ASSIGNMENT:
Reproduce every one of the records below word for word, leaving out the pictures.

============================================================

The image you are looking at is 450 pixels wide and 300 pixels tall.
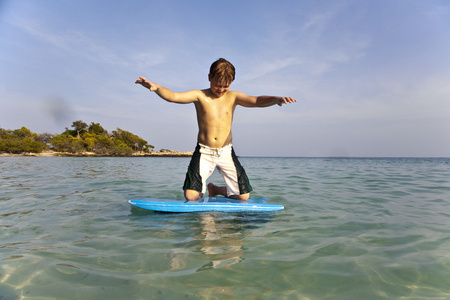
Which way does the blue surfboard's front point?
to the viewer's left

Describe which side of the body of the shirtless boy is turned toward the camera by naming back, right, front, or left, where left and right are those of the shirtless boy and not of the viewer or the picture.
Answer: front

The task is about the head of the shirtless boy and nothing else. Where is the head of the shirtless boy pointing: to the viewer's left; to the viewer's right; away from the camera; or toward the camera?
toward the camera
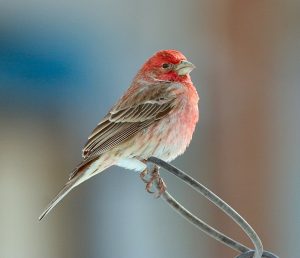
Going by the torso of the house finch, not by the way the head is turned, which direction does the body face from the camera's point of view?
to the viewer's right
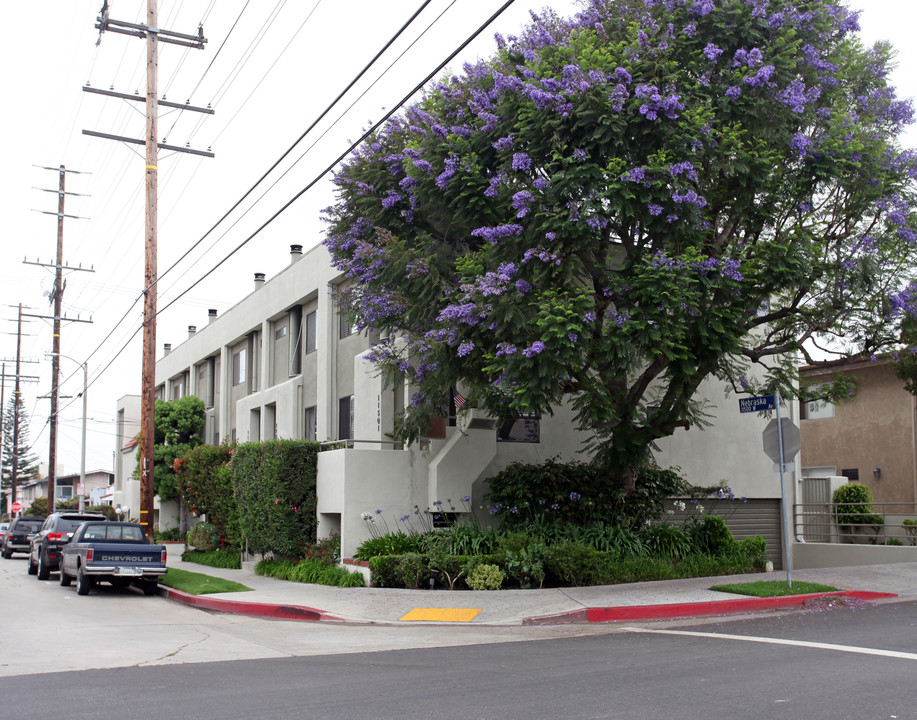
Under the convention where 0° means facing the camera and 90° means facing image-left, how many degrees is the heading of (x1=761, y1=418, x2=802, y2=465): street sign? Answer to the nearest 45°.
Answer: approximately 180°

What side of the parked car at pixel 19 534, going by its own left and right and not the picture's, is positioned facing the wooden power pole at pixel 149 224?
back

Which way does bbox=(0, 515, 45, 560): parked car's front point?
away from the camera

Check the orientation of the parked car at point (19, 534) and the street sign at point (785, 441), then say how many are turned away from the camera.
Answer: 2

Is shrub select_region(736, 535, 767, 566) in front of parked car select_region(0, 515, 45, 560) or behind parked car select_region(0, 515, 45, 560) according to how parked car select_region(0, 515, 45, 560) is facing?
behind

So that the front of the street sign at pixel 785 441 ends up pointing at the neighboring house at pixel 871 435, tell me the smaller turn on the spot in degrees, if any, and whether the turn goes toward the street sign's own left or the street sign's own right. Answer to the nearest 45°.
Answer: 0° — it already faces it
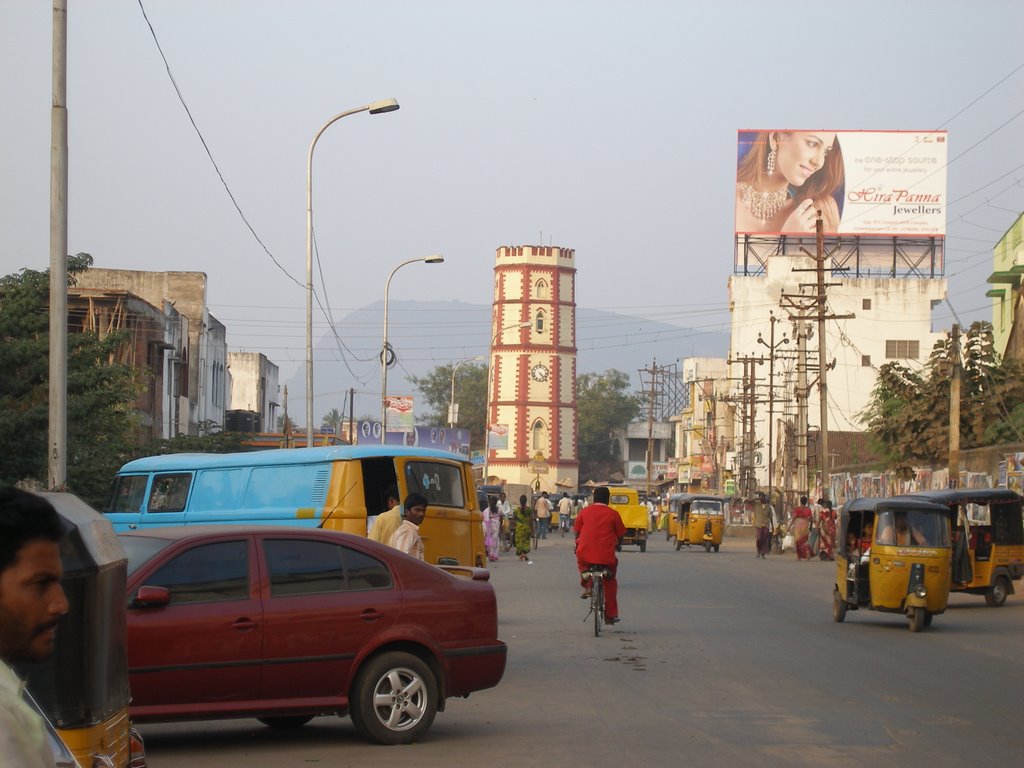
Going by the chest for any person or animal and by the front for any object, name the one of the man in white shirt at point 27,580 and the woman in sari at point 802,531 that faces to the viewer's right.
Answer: the man in white shirt

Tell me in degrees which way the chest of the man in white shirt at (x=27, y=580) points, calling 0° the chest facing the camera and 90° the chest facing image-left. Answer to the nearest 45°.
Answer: approximately 270°

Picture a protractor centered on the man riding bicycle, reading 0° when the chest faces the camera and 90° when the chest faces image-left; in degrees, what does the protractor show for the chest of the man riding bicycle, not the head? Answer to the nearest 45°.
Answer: approximately 180°

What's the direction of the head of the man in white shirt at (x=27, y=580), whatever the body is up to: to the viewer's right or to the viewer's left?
to the viewer's right

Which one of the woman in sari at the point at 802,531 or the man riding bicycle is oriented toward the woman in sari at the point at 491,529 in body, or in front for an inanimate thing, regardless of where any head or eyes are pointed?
the man riding bicycle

============================================================

EXERCISE SOLUTION:
The image you are looking at is 450 pixels wide and 300 pixels tall.
Which way does the blue surfboard's front point?
to the viewer's left

Describe which side of the body of the shirtless boy is turned toward the camera by naming back, right, front, or left, where left and right are those of the shirtless boy and not of the viewer or the picture.
Answer: front

The task is about the head of the shirtless boy and nothing else. Where is the head of the shirtless boy pointing: to the viewer's left; to the viewer's right; away from the camera; or toward the camera?
toward the camera
Going by the torso of the house finch, not by the way the head is turned, which direction does the body face from the camera's point of view?
to the viewer's right
Under the convention where 0° means facing the camera and 90° means facing image-left, how many degrees is the heading of (x1=761, y1=418, x2=802, y2=465): street sign? Answer to the nearest 45°.
Answer: approximately 180°

What side of the parked car at pixel 19 534, going by its own left and right and not the picture's, is positioned facing the wooden power pole at pixel 149 224?
back

Which way does bbox=(0, 515, 45, 560): parked car's front point?
away from the camera

Check the orientation of the parked car at point (19, 534) and the street sign at point (785, 441), then say how many are turned away from the camera.
Answer: 2

Is shrub select_region(736, 535, 767, 566) in front of parked car select_region(0, 515, 45, 560) or behind parked car select_region(0, 515, 45, 560) according to how parked car select_region(0, 515, 45, 560) is facing?
behind

So that the front of the street sign at pixel 785 441 ends up pointing at the neighboring house at pixel 871 435, tell me the smaller turn on the spot in degrees, if any, and whether the turn goes toward the street sign's own left or the street sign's own right. Answer to the nearest 45°.
Answer: 0° — it already faces it
Going by the chest for any person or animal and by the front for any object, name the one of the man in white shirt at point 27,580 and the woman in sari at point 802,531 that faces to the viewer's right.
Answer: the man in white shirt

Tell me in degrees which way the chest of the man in white shirt at (x=27, y=580) points, calling 0° the chest facing the camera and 90° the chest facing image-left. Answer to the nearest 45°.
Answer: approximately 270°

Picture a protractor centered on the man riding bicycle, reading 0° when the chest faces the camera and 90° when the chest faces image-left; in degrees, what does the protractor show for the chest of the man riding bicycle, not the head? Answer to the nearest 45°.
Answer: approximately 180°

What's the direction of the head of the man in white shirt at (x=27, y=580), whatever the body is up to: to the viewer's right or to the viewer's left?
to the viewer's right

Which one of the woman in sari at the point at 802,531 or the man riding bicycle is oriented toward the woman in sari at the point at 491,529 in body, or in front for an inanimate thing, regardless of where any head or eyes are pointed?
the man riding bicycle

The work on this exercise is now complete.